Dataset excerpts
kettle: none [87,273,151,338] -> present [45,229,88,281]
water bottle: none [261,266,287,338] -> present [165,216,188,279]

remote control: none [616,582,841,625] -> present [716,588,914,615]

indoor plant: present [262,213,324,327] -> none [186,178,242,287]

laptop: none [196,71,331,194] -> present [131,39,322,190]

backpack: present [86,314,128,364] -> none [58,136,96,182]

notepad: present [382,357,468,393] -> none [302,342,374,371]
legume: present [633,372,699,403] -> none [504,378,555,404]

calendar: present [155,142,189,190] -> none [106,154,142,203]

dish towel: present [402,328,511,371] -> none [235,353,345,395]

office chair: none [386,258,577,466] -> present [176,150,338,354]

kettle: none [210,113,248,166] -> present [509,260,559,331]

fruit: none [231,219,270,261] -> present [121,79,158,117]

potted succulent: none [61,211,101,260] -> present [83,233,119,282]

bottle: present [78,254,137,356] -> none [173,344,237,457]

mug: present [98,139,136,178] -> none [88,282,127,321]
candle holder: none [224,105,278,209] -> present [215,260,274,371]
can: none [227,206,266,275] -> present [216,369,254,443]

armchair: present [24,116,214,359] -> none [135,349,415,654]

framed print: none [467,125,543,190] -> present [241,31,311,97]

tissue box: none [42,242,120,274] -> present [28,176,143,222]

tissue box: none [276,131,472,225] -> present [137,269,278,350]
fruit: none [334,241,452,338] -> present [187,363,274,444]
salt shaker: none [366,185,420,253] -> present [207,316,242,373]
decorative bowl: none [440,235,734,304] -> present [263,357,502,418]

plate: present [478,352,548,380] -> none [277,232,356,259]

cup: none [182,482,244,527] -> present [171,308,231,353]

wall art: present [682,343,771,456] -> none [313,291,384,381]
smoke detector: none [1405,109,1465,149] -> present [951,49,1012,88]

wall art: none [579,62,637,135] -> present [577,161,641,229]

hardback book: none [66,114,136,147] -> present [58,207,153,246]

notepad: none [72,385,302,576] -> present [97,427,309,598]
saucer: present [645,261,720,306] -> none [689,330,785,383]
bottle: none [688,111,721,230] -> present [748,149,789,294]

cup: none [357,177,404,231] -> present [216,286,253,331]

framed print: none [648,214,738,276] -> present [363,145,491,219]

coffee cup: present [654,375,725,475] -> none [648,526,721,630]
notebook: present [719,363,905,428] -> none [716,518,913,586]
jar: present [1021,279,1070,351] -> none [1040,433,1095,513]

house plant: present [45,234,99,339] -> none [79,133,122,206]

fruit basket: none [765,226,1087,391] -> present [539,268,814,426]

» ACTIVITY:
Write out all the records again, exactly as they appear.

» ANSWER SECTION:
kettle: none [87,273,151,338] -> present [45,229,88,281]
water bottle: none [261,266,287,338] -> present [165,216,188,279]

remote control: none [616,582,841,625] -> present [716,588,914,615]

indoor plant: present [262,213,324,327] -> none [186,178,242,287]

laptop: none [196,71,331,194] -> present [131,39,322,190]

backpack: present [86,314,128,364] -> none [58,136,96,182]

notepad: present [382,357,468,393] -> none [302,342,374,371]
legume: present [633,372,699,403] -> none [504,378,555,404]

calendar: present [155,142,189,190] -> none [106,154,142,203]

dish towel: present [402,328,511,371] -> none [235,353,345,395]

office chair: none [386,258,577,466] -> present [176,150,338,354]

kettle: none [210,113,248,166] -> present [509,260,559,331]

fruit: none [231,219,270,261] -> present [121,79,158,117]

potted succulent: none [61,211,101,260] -> present [83,233,119,282]

bottle: present [78,254,137,356] -> none [173,344,237,457]

mug: present [98,139,136,178] -> none [88,282,127,321]
candle holder: none [224,105,278,209] -> present [215,260,274,371]
can: none [227,206,266,275] -> present [216,369,254,443]

armchair: present [24,116,214,359] -> none [135,349,415,654]

framed print: none [467,125,543,190] -> present [241,31,311,97]

tissue box: none [42,242,120,274] -> present [28,176,143,222]

tissue box: none [276,131,472,225] -> present [137,269,278,350]
fruit: none [334,241,452,338] -> present [187,363,274,444]
salt shaker: none [366,185,420,253] -> present [207,316,242,373]
decorative bowl: none [440,235,734,304] -> present [263,357,502,418]

plate: present [478,352,548,380] -> none [277,232,356,259]

cup: none [182,482,244,527] -> present [171,308,231,353]

wall art: present [682,343,771,456] -> none [313,291,384,381]
smoke detector: none [1405,109,1465,149] -> present [951,49,1012,88]

wall art: none [579,62,637,135] -> present [577,161,641,229]

hardback book: none [66,114,136,147] -> present [58,207,153,246]

notepad: none [72,385,302,576] -> present [97,427,309,598]
saucer: present [645,261,720,306] -> none [689,330,785,383]
bottle: none [688,111,721,230] -> present [748,149,789,294]

cup: none [357,177,404,231] -> present [216,286,253,331]

framed print: none [648,214,738,276] -> present [363,145,491,219]

coffee cup: present [654,375,725,475] -> none [648,526,721,630]
notebook: present [719,363,905,428] -> none [716,518,913,586]
jar: present [1021,279,1070,351] -> none [1040,433,1095,513]

house plant: present [45,234,99,339] -> none [79,133,122,206]

fruit basket: none [765,226,1087,391] -> present [539,268,814,426]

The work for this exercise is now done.